__Directions for this task__
Copy every text line from the records below word for word, and leave the pictures out.

= = = = = = =

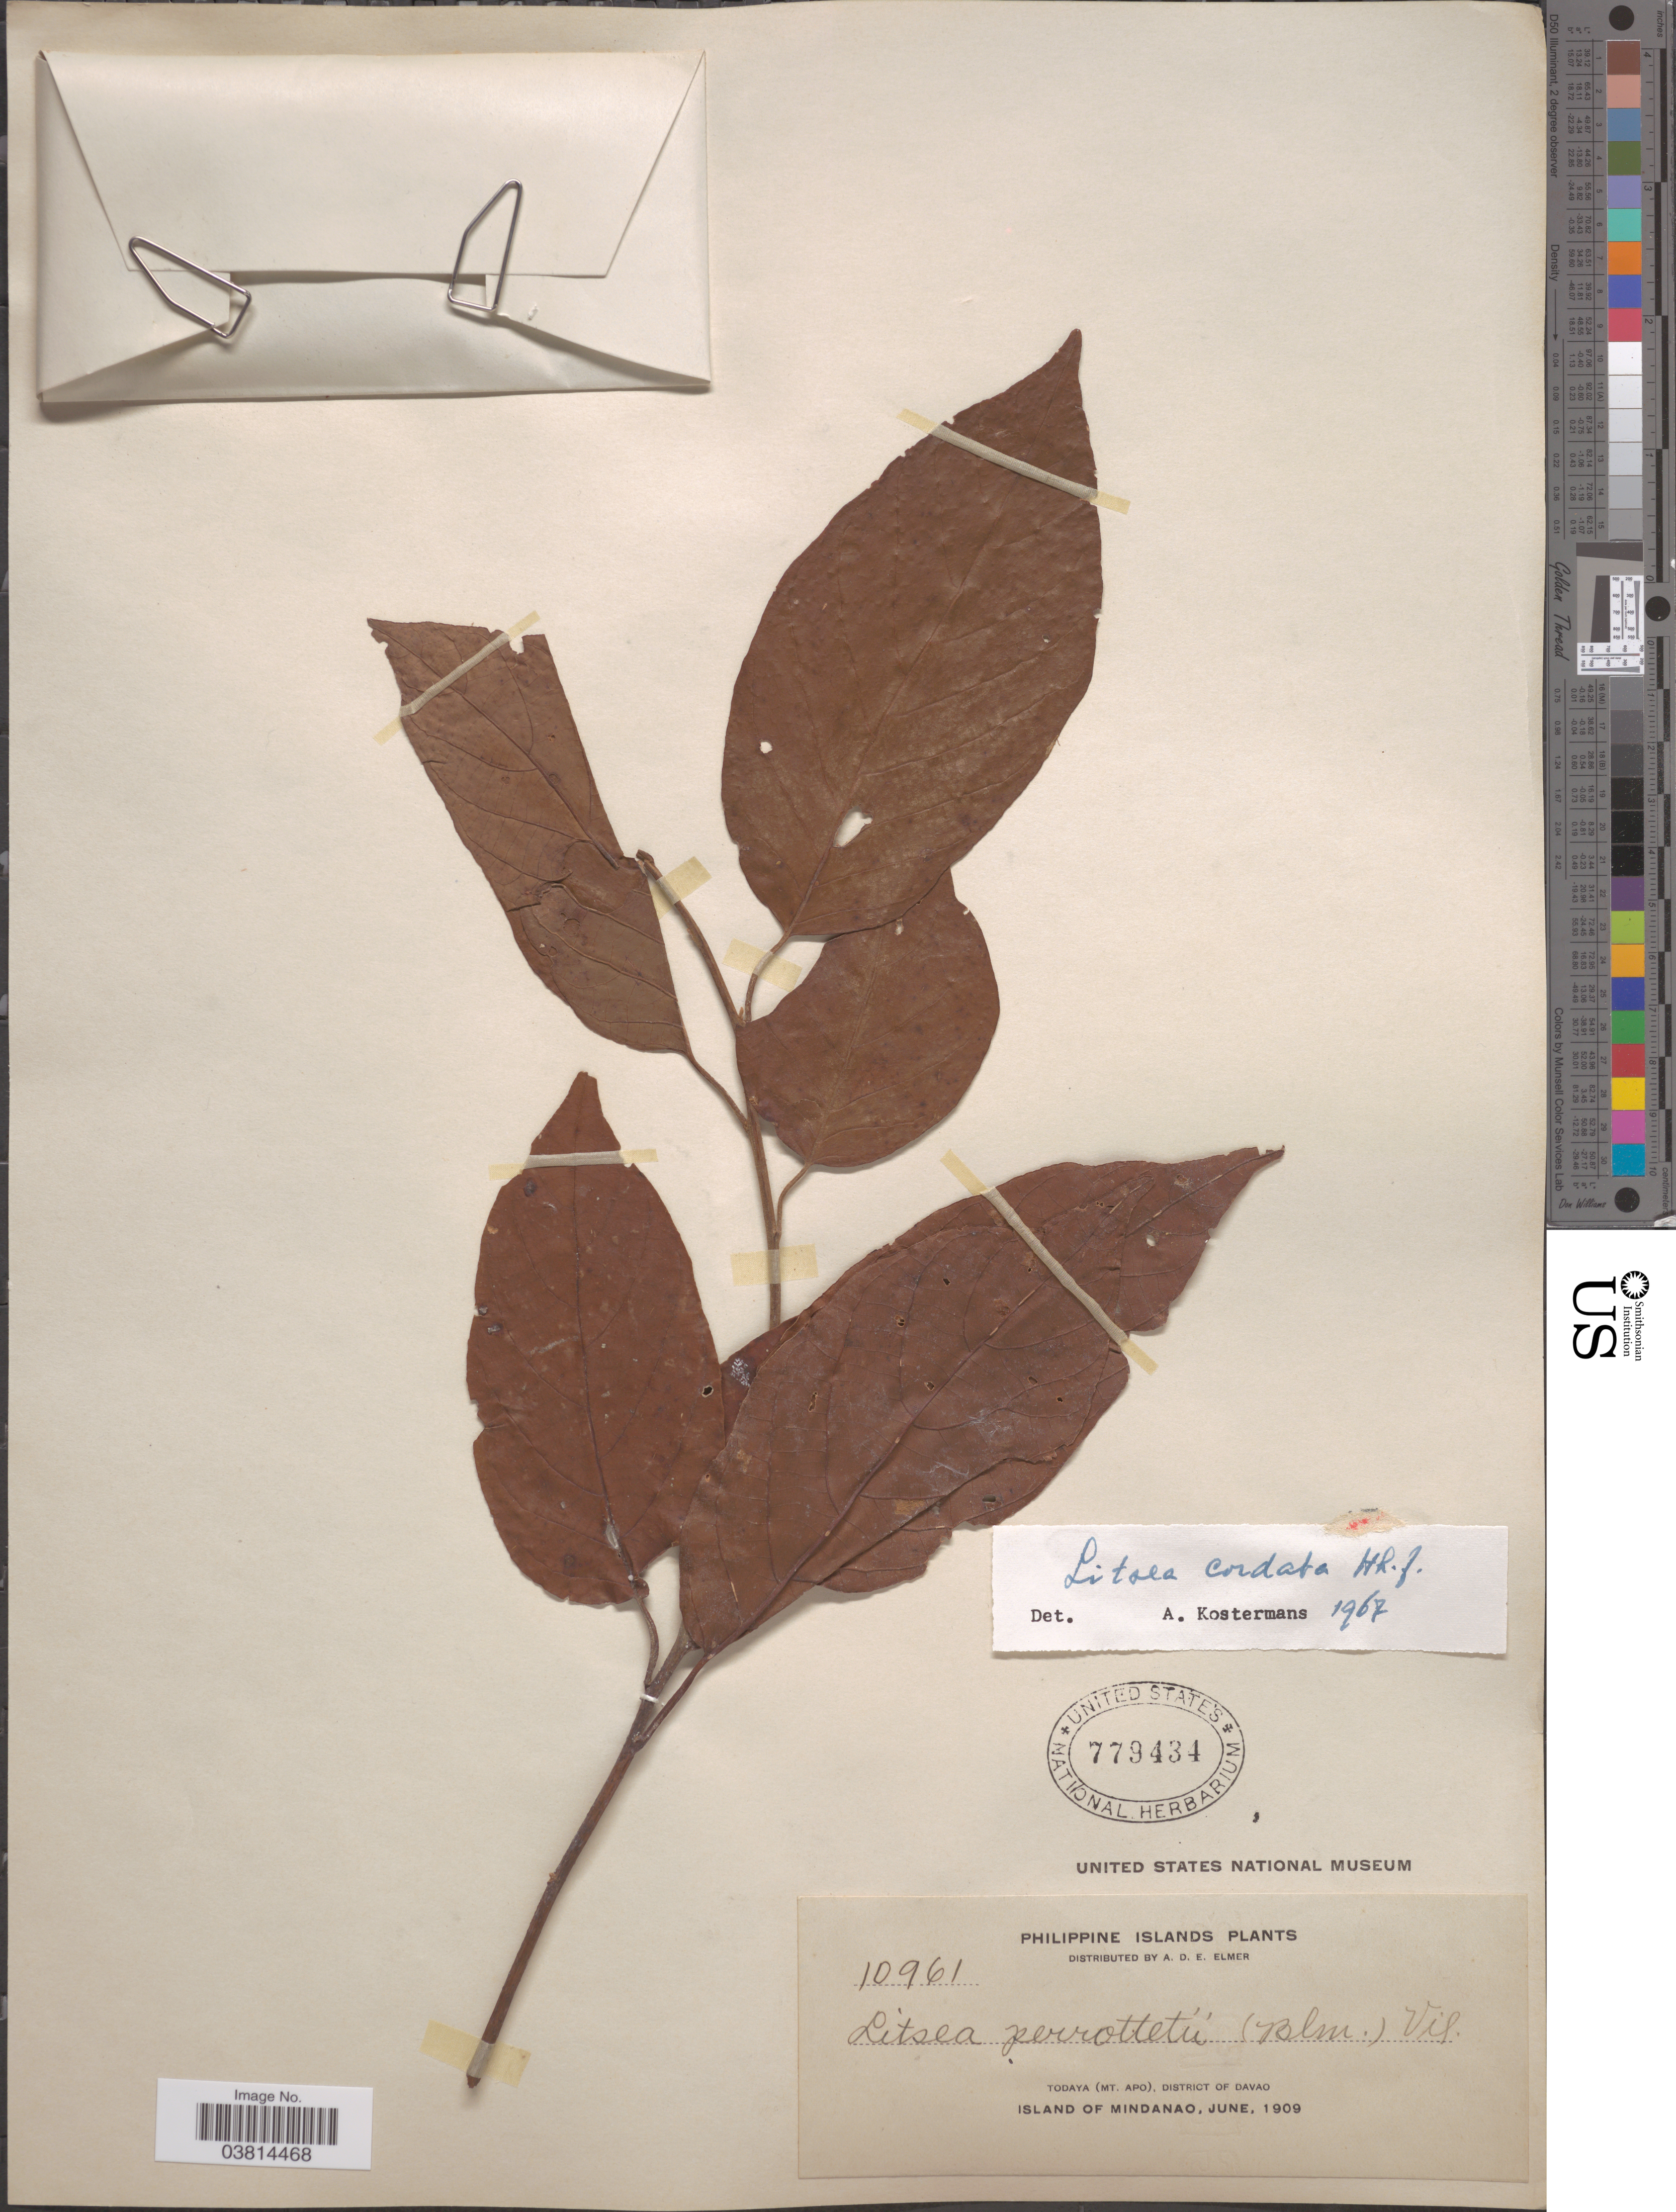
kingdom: Plantae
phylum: Tracheophyta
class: Magnoliopsida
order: Laurales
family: Lauraceae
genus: Litsea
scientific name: Litsea cordata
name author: Hook. f.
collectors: A. D. E. Elmer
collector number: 10961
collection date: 1909-06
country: Philippines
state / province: Davao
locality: Todaya (Mt. Apo), District of Davao. Island of Mindanao.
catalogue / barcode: US 779434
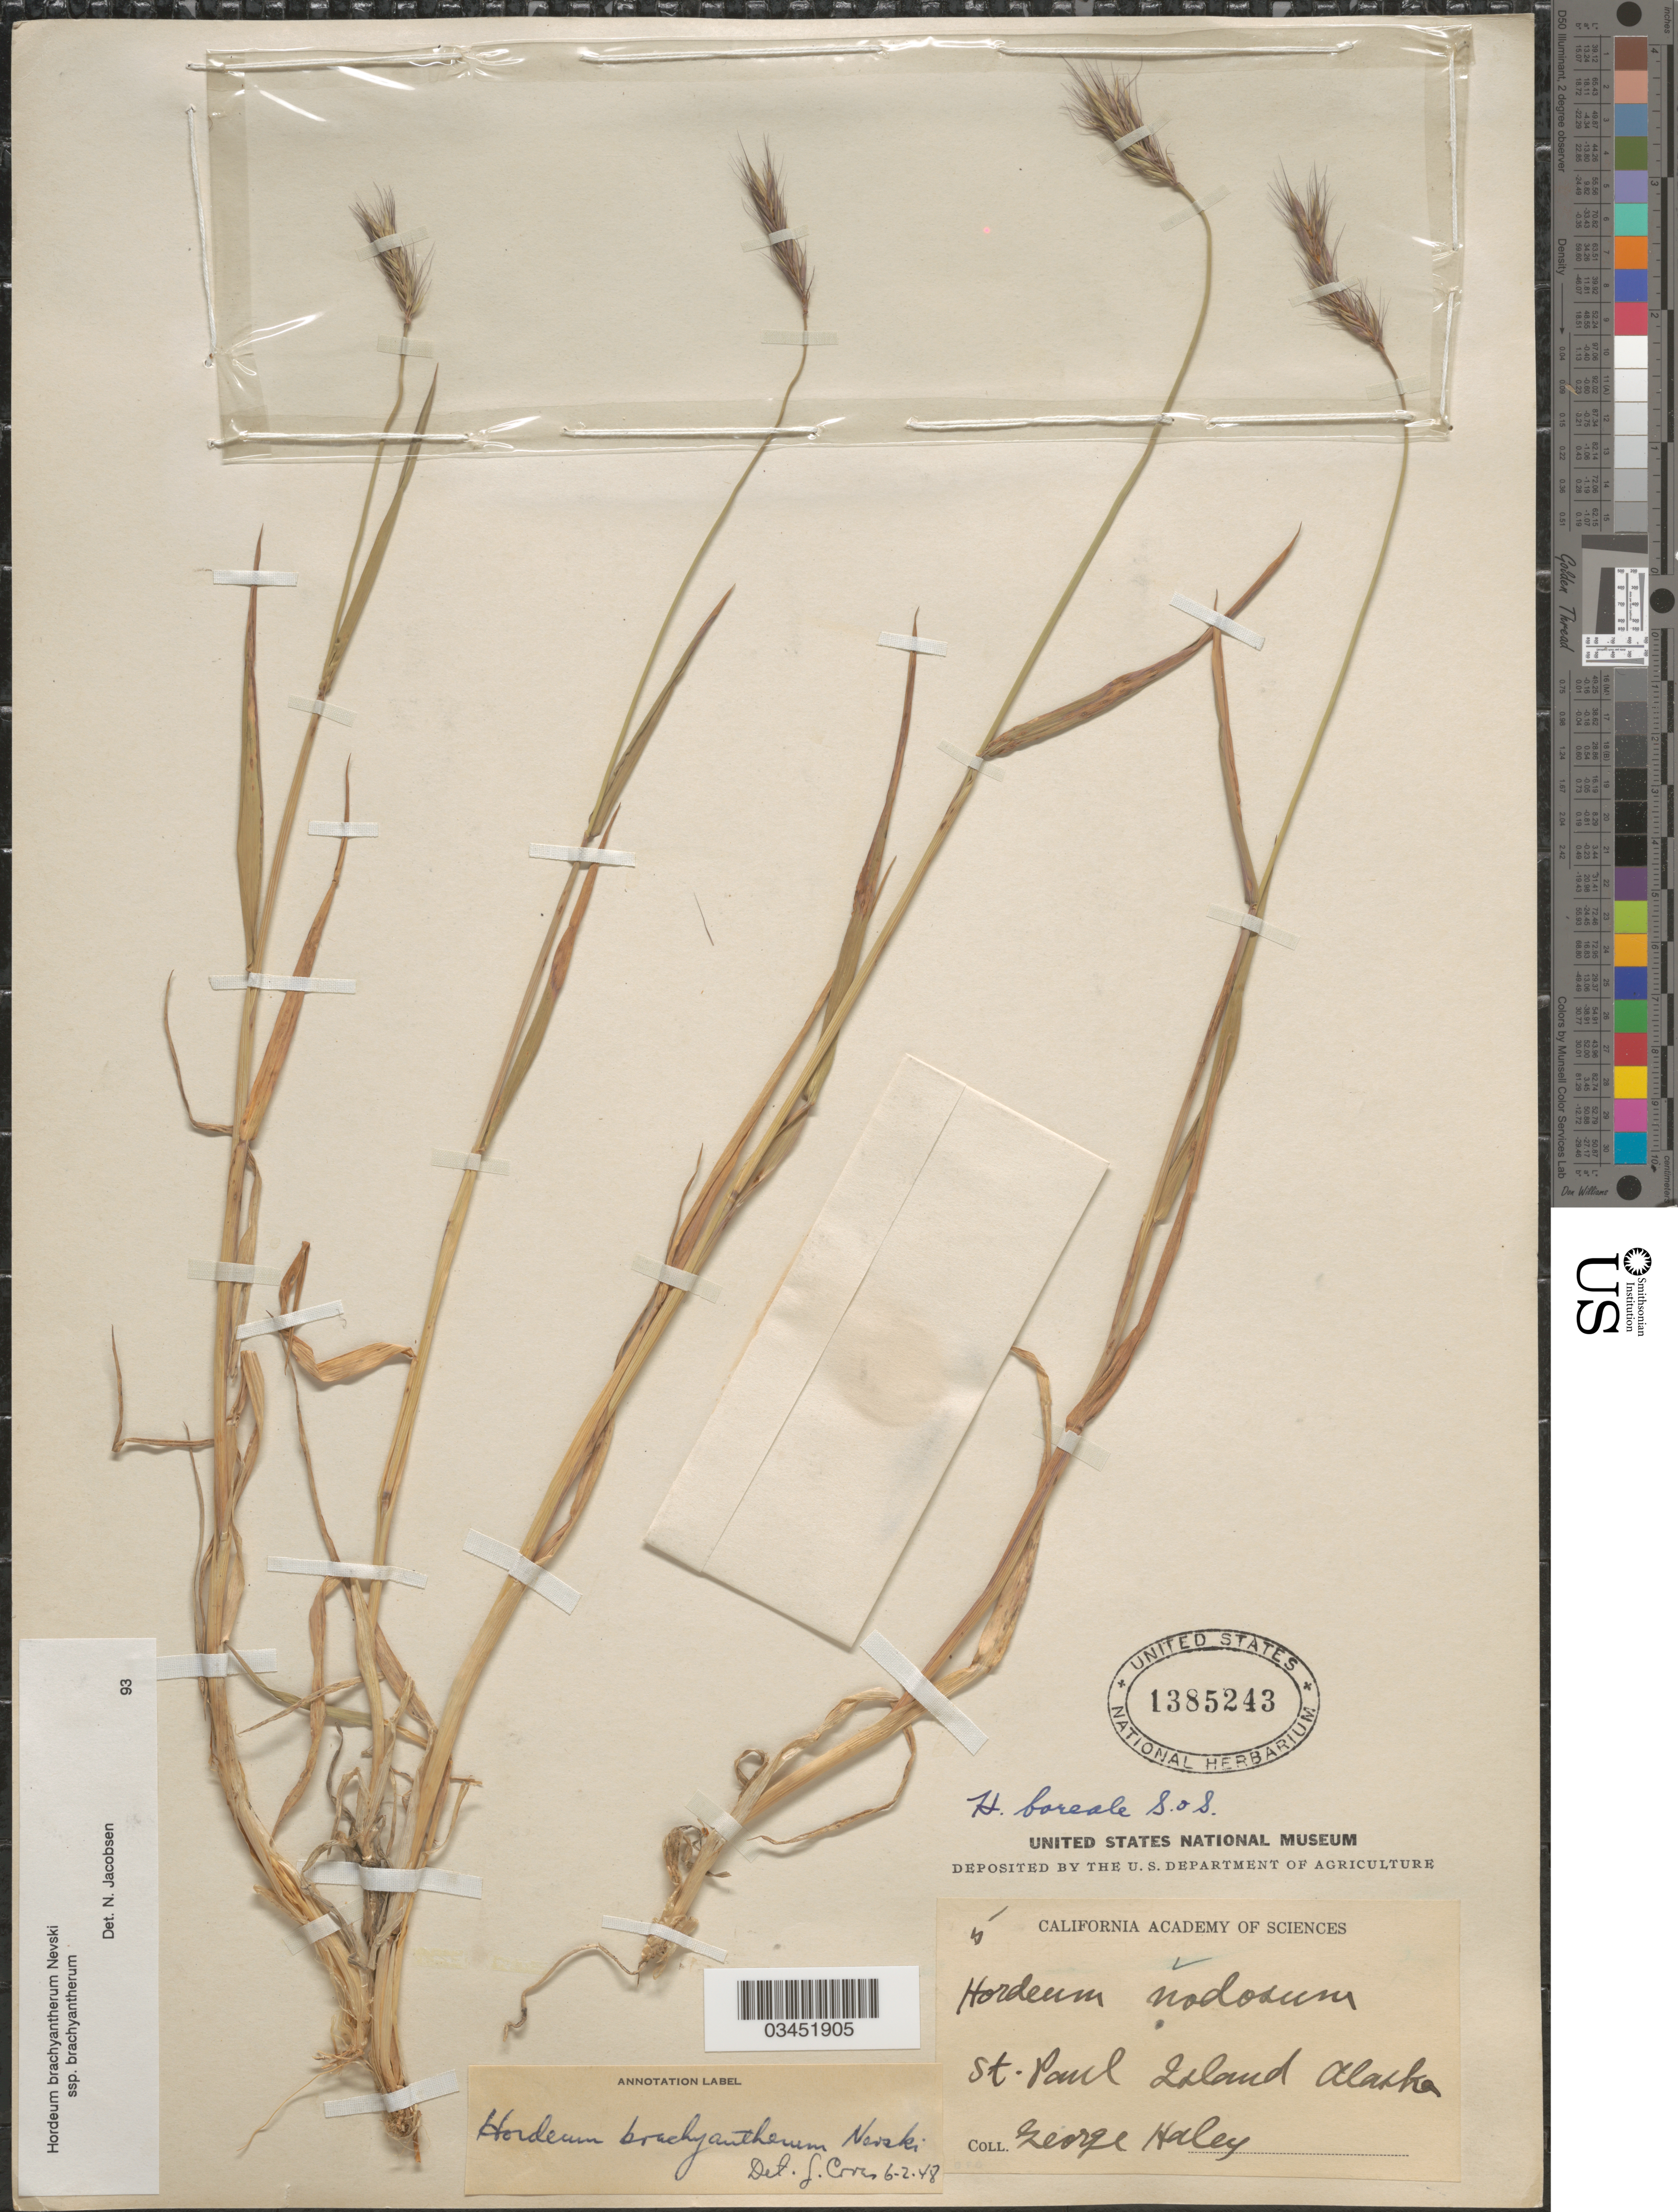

= = = = = = =

__Written response__
kingdom: Plantae
phylum: Tracheophyta
class: Magnoliopsida
order: Laurales
family: Lauraceae
genus: Litsea
scientific name: Litsea cordata
name author: Hook. f.
collectors: A. D. E. Elmer
collector number: 10961
collection date: 1909-06
country: Philippines
state / province: Davao
locality: Todaya (Mt. Apo), District of Davao. Island of Mindanao.
catalogue / barcode: US 779434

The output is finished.